ARBEITSAUFTRAG
Gib aus dem Bericht über den Freiwilligendienst in Lousã einen Abschnitt wortgetreu wieder: Setze bei den Worten „An dem Tisch“ ein und höre nach „der leistungsorientierten Heimat.“ auf.

Be the soul of the mountains!
„Be the soul of the mountains!“ ist ein Freiwilligendienstprojekt was die aufmerksame Leserin/der aufmerksame Leser bereits kennt. Genau! In Portugal! Noch genauer in Lousã. Hier nun ein weiterer Bericht aus diesem Projekt von unserem Freiwilligen Patrick. Er ist nicht ganz so überzeugt von seinem Projekt, hat aber einen wirklich grandiosen Bericht verfasst. Würde ich mir an eurer Stelle nicht entgehen lassen Ein kleines Kunstwerk!
An dem Tisch
Der Wecker klingelt und ich wache zur seichten Musik von Frankie Valli auf.
Neun Uhr, eine für deutsche Verhältnisse wohl eher späte Zeit um aufzuwachen, aber hier in Portugal ticken die Uhren ein bisschen langsamer, als in der leistungsorientierten Heimat.

BEREITGESTELLTES MATERIAL
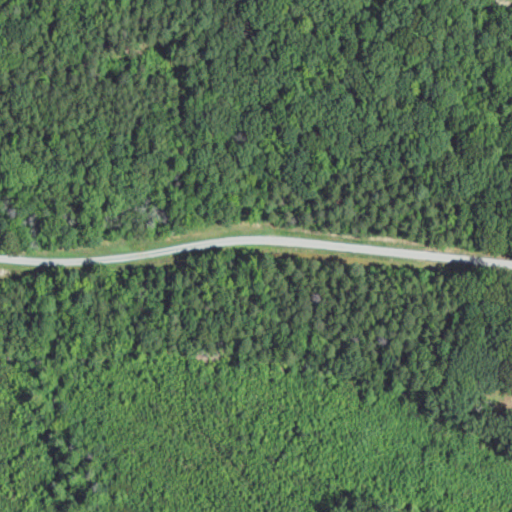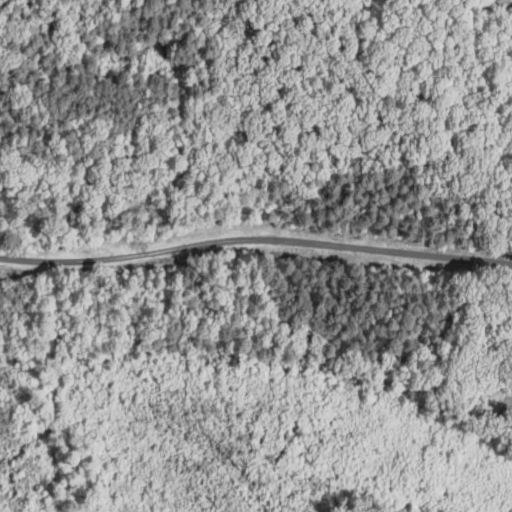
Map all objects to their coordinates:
road: (255, 237)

ANTWORT ZUR AUFGABE
An dem Tisch
Der Wecker klingelt und ich wache zur seichten Musik von Frankie Valli auf.
Neun Uhr, eine für deutsche Verhältnisse wohl eher späte Zeit um aufzuwachen, aber hier in Portugal ticken die Uhren ein bisschen langsamer, als in der leistungsorientierten Heimat.